I’m tapping into that half-Asian side with today’s recipe. It’s based off a classic pad thai, which was a dish I first learned to cook while traveling in Thailand. Although, I know you’re not here to just read about another standard pad thai recipe, so I made some “new school” modifications. The big difference here is a serious switch-up when it comes to the noodles. Spaghetti squash anyone? Oh and we’re pressing pause on the meat / eggs (yup, this one’s vegan).
I’m assuming most of you already know all about the wonders of spaghetti squash. Bake it in the oven - and then with the simple scrape of a fork, you have “noodles”. It’s kinda like... magic! And besides the fun scooping part, they’re also delicious, healthy and easy to prepare. In the spirit of full transparency, I’m not going to try and convince you that spaghetti squash noodles are exactly like the real thing. They’re not. That said, spaghetti squash is a great substitute for noodles when you want to be a little healthier and the sauce is the real star of the show.
Spaghetti squash noodles are definitely not “authentic” when it comes to pad thai, but this sauce makes the dish taste like the real deal. It’s only four ingredients, but when combined together it’s a total flavor bomb. The key to a good pad thai sauce is tamarind paste. Tamarind is a tree that grows a pod-like fruit. It has both a sweet and tart flavor, which makes it surprisingly hard to replicate. Honestly, I haven’t yet met a tamarind-free version of pad thai that I’ve liked, so I highly recommend you hop on over to an Asian grocery store and pick some up for yourself. You definitely won’t regret it. And while you’re there, pick up some cans of coconut milk and jackfruit while you’re at it.

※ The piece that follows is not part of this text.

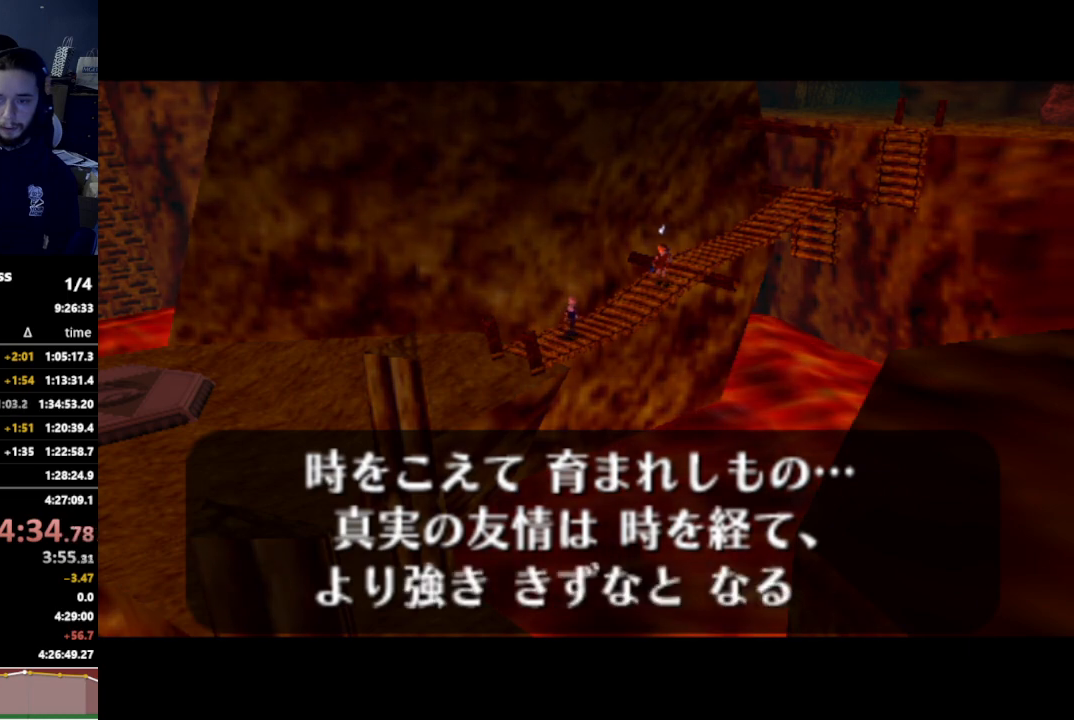
{"buttons": [], "left_stick": "center", "right_stick": "center", "events": [[67, "A", "down"], [100, "A", "up"], [167, "A", "down"], [200, "A", "up"], [267, "A", "down"], [300, "A", "up"]]}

Besides the tamarind, the rest of this dish is easy to pull together. The squash roasts while you bake the tofu. The oven makes the tofu super super crispy without deep-frying. And while those are baking, you’ll pre-cook your veggies in a hot wok or cast iron pan. Once your “noodles” are done, give everything a quick toss with the sauce and it’s a done deal! Top with chopped peanuts, cilantro and fresh lime slices - and serve warm.